ST. THOMAS — Former President Bill Clinton is urging the Virgin Islands and the Caribbean to set the world standard for disaster recovery, resilience and clean energy, calling the region an effective “ground zero” for both worsening storms and the bold, new ideas that will fend against them.

The remarks came Monday during a meeting of the Clinton Global Initiative Action Network on Post-Disaster Recovery, held at the University of the Virgin Islands on St. Thomas.

The first of a two-day conference, the meeting brought together more than 470 people from roughly 280 organizations, both public and private sectors, as well as nonprofits.

“You’re all here because you know the work is far from over,” Clinton said. “With the 2019 hurricane season upon us, the work of the network to ensure resilience, preparedness and sustainability of the Virgin Islands is more urgent than ever.”

Indeed, the urgency, according to Clinton, stems largely from climate change, which is not only making the Caribbean vulnerable to more intense storms, but is forcing nations to completely re-imagine how they prepare — and how they avoid — such destructive weather.

“Building a resilient future is not just about preparing for emergencies, it’s about reducing the severity of future hits,” Clinton said.

Joining Clinton on stage for a panel discussion were Dominica Prime Minister Roosevelt Skerrit; Viya CEO Geraldine Pitt; The Nature Conservancy Executive Director Luis Solorzano; and Love City Strong Executive Director Meaghan Enright.

Skeritt, who is working to make Dominica the first-ever “climate resilient” country in the world, as well as 100% dependent on renewable energy sources, said it is imperative to be “proactive and preemptive” against the rising threat of climate change.

“We will be impacted more frequently and by more ferocious storms — so, in my mind, we have no option, we have no choice,” he said, to applause.

Clinton said the Caribbean, including the Virgin Islands, has the potential to be a leader in green energy, but has historically found it difficult to attract investors or find the right kind of leadership and partners.

“It’s just one example of the problems of a lot of moving parts in a relatively small place without a huge population — but that’s the whole point,” Clinton said.

“If we can make [Dominica] the first sustainable country, and if the Virgin Islands and Puerto Rico were totally green energy, we’d lower rates.
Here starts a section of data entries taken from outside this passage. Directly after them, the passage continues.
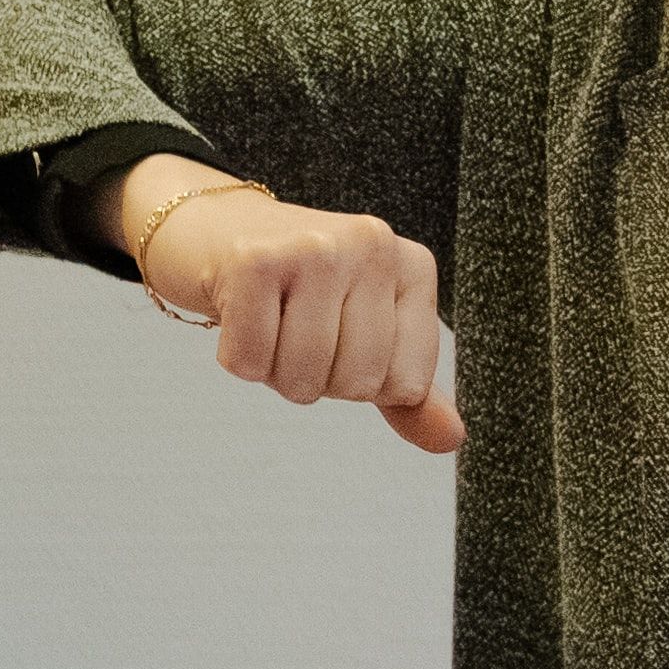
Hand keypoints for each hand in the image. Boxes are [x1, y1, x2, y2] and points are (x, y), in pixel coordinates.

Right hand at [111, 158, 461, 453]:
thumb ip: (407, 388)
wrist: (217, 228)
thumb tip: (451, 440)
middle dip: (317, 379)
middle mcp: (372, 245)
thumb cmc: (299, 289)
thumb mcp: (365, 332)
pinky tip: (239, 315)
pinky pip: (251, 361)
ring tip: (270, 323)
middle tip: (296, 330)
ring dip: (275, 371)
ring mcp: (315, 247)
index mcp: (412, 266)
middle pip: (356, 384)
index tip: (339, 339)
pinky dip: (238, 358)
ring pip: (303, 377)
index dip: (363, 384)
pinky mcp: (254, 259)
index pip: (407, 385)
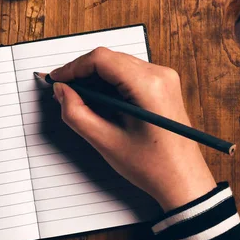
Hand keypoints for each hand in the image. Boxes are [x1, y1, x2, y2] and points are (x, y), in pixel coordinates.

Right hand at [49, 48, 216, 210]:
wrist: (183, 181)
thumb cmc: (152, 166)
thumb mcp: (105, 141)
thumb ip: (76, 113)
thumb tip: (62, 91)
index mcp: (148, 85)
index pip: (101, 59)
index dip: (73, 67)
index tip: (56, 80)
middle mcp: (160, 75)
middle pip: (109, 59)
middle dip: (82, 73)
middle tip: (63, 92)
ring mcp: (165, 79)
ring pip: (118, 65)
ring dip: (95, 79)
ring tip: (78, 100)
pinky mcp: (164, 86)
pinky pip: (129, 74)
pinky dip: (109, 84)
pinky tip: (98, 102)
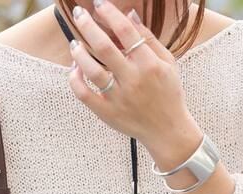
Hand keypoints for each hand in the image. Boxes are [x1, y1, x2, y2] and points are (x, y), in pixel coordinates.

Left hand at [66, 0, 200, 157]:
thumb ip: (149, 38)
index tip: (99, 4)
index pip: (126, 32)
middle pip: (104, 47)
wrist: (168, 131)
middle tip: (79, 14)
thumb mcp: (167, 63)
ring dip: (79, 53)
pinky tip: (75, 69)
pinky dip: (76, 81)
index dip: (110, 13)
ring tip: (74, 43)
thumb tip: (129, 15)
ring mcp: (119, 99)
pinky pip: (85, 95)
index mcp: (149, 65)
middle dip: (88, 26)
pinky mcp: (108, 114)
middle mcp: (133, 81)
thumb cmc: (168, 93)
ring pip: (92, 71)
If we did these things, then everybody in the world would be coming here if for no other reason just to see how in the living daylights it got done — so I think we’re leaving a lot of opportunities on the ground.”

Solorzano pointed to the impact of climate change on coral reefs and how the increasing acidity of the oceans is killing off marine life at an exponential rate.

Since so much of the world’s population is dependent on fish and seafood, this could prove disastrous, Solorzano said.

Pitt and Enright both discussed lessons learned and strategies for the upcoming storm seasons.

For Pitt, the hurricanes of 2017 “changed the game” for preparedness, and have compelled Viya to form stronger relationships with other government agencies and form multiple contingency and redundancy plans.

“The standard for preparedness has been driven way up by the experience that we had in 2017,” Pitt said.

Enright said nonprofit Love City Strong, which started as a grassroots effort following Hurricane Irma, now serves to “capacity-build” and bridge the gap between a hurricane strike and the V.I. government’s response to St. John.

“As prepared as any government is to respond to a disaster, there’s always a delay, there’s always a lag time — and on St. John, it’s about seven days,” Enright said.

“So there is a need to capacity-build within the community because preparedness really starts at the bottom.”

Enright said education and passing down the lessons learned from previous disasters is a critical component of any recovery.

She also highlighted how St. John is stockpiling materials and supplies to speed up recovery and reconstruction efforts — a missing component after the hurricanes in 2017.

Clinton, whose network seeks to share ideas, build partnerships and compel action-oriented commitments, announced two new commitments Monday.

The first involved nonprofit Empowered by Light, which committed to install a resilient energy system for the Puerto Rico Emergency Operations Center, to be powered by a solar and storage microgrid.

The other involved Clean the World Foundation, which committed to launch an 18-month microenterprise development, education and preparedness project to provide jobs for women, improve the health of communities and increase the efficiency of aid delivery in future disasters.

Clinton also acknowledged the local leadership of the American Federation of Teachers, the Community Foundation of the Virgin Islands and Airlink for facilitating health screenings for nearly 10,000 students in the territory between 2018 and this year.

“We have found that everywhere in the world, what works best is a partnership model — government, private sector, NGOs and local citizens — figuring out where and how they can have the biggest impact,” Clinton said.

“The very defined population of this area means that you don’t have to be a billionaire to make a huge difference.”

V.I. Delegate to Congress Stacey Plaskett and Tom Secunda, co-founder of Bloomberg L.P., gave opening remarks at the event.

The Clinton Global Initiative meeting will continue today on St. Thomas with executive sessions, networking opportunities and plenary session moderated by the Clintons.